BEGIN DATASET ENTRIES

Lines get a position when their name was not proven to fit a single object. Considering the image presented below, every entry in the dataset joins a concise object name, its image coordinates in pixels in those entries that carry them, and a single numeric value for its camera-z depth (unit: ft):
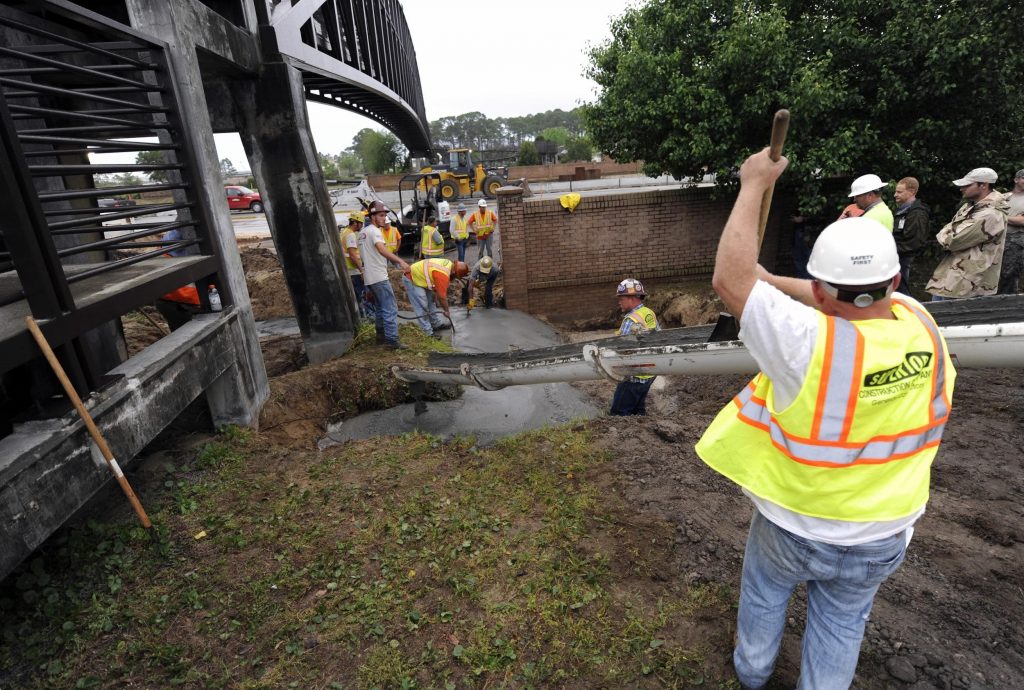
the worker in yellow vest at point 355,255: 28.37
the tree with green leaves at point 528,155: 142.61
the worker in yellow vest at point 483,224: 37.88
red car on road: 94.43
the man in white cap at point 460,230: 38.06
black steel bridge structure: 8.71
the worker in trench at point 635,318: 15.67
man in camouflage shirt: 16.39
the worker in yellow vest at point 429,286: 25.49
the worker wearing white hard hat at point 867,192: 16.62
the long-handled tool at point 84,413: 8.36
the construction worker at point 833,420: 5.21
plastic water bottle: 15.30
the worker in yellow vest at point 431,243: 31.04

END DATASET ENTRIES

### INSTRUCTIONS FOR THE TASK
Restate all entries exactly; pictures stay out.

### TASK RESULT
Lines get a position when their name was not proven to fit a single object. Considering the image presented below, every entry in the dataset joins a concise object name, its image coordinates in pixels in those entries that carry them, and a single numeric value for its camera-z depth (unit: ft):
the worker in yellow vest at point 355,255: 28.37
the tree with green leaves at point 528,155: 142.61
the worker in yellow vest at point 483,224: 37.88
red car on road: 94.43
the man in white cap at point 460,230: 38.06
black steel bridge structure: 8.71
the worker in trench at point 635,318: 15.67
man in camouflage shirt: 16.39
the worker in yellow vest at point 429,286: 25.49
the worker wearing white hard hat at point 867,192: 16.62
the long-handled tool at point 84,413: 8.36
the construction worker at point 833,420: 5.21
plastic water bottle: 15.30
the worker in yellow vest at point 431,243: 31.04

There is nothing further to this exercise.